>Frementation technology has already had a dramatic impact on
>global agriculture and has the potential to restructure the whole
>north-south agricultural relationship.
certainly correct.... the flavor of the natural product has become
less and less important, you simply add it later in the food chain..
>My understanding is that within just a few short years after the
>technical feasibility of this technology was shown in a lab,
>Pepsi and Coca-Cola switched over to HFCS and the world sugar
>market collapsed never to recover.
and immediately ran into trouble. remember the coke/pepsi war and
the withdrawal of hfcs coca-cola ("only apes drink coke") ? isn't
the "REAL" coke again produced with "REAL" sugar-cane sugar ?
>My prediction is that in the near future, it will be possible to
>use fermentation technologies to cost effectively biosynthesize
>the "significant" molecules of nearly all of the commodity crops
>currently grown exclusively in the tropics. In factories in
>temperate regions, biomass substrates will be converted into
>instant coffee, tea, cheap chocolate....
that's already going on for several years. but again people
don't seem to be lucky with it in every case. there was an
enormous uproar in germany half a year ago, which again
undermined confidence in food. the largest producer of yoghourt
in germany was selling his raspberry yoghourt with a label
showing nice darkred raspberries and telling the consumer :
"produced only with natural ingredients" (which the consumer
clearly understood as "natural raspberries" or some kind
of concentrate). it was found out, that the thousands of tons of
yoghourt never in their short life came even near ONE SINGLE
raspberry - the flavour was produced by fermenting
the wood of a canadian tree to a pulp. from this pulp a flavour
component was extracted, which tasted like raspberry. it could
not even be declared "nature-identical flavour", as it wasn't the
flavour being responsable for the original taste of raspberries.
the trouble got before court (german government against
landliebe), the yoghourt producer won. argument: wood pulp IS a
natural ingredient. would you believe me, that consumers did
(and do) not want to eat fermented wood, when they thought
to have bought a yoghourt with real raspberry fruits ?

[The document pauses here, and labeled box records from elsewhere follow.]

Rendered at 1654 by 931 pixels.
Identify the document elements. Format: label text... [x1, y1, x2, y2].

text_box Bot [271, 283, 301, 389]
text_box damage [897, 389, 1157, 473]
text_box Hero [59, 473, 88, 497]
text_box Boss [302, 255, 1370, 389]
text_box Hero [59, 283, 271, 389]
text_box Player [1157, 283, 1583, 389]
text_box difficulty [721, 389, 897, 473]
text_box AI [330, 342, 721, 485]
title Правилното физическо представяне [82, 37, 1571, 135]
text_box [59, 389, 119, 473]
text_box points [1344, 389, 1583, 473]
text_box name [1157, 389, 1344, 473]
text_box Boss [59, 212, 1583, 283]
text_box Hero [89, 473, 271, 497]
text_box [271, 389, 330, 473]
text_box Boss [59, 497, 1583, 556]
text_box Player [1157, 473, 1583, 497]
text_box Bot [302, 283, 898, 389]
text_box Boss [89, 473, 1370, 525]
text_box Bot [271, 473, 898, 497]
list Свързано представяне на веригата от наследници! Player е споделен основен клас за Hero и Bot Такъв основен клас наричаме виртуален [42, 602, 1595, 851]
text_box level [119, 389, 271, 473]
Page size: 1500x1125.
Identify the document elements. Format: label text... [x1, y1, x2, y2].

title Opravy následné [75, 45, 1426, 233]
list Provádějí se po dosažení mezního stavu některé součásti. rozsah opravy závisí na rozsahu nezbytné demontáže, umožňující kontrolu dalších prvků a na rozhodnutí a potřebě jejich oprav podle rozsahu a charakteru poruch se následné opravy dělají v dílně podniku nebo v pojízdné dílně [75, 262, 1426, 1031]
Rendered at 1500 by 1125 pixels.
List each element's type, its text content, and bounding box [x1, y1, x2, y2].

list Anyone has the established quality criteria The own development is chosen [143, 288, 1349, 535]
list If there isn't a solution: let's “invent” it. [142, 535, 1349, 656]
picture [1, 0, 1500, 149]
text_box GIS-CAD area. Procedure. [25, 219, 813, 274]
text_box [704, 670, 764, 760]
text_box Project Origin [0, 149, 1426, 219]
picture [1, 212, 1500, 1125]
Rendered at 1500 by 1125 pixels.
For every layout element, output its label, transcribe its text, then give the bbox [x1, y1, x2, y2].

scandale after scandale the food industry is burying it's own grave
and is feeding another way of food distribution. but: anyone
expecting, that organic food per se would be accepted without a
control system, which would be able to uncover such tricks, is
talking moonshine... people know, that up to now things like did not
happen in certified organic systems and so they have a
"trust bonus", but they certainly do not trust it blindly.
so fermentation also is a two-sided sword and what a lot of people
usually associate with cheese- and wine-making, ethanol and vinegar
production partly has become the lab of dr. who.
another fermentation technique was producing proteins from oil,
in the result something comparable to that:
# WOULD YOU EAT STEAK OFF THE PETRI DISH INSTEAD OF THE HOOF?
Scientists have found how to "grow" a steak from a few cells -
creating the world's first humanely produced meat. But will
vegetarians go for it - steak from a petri dish?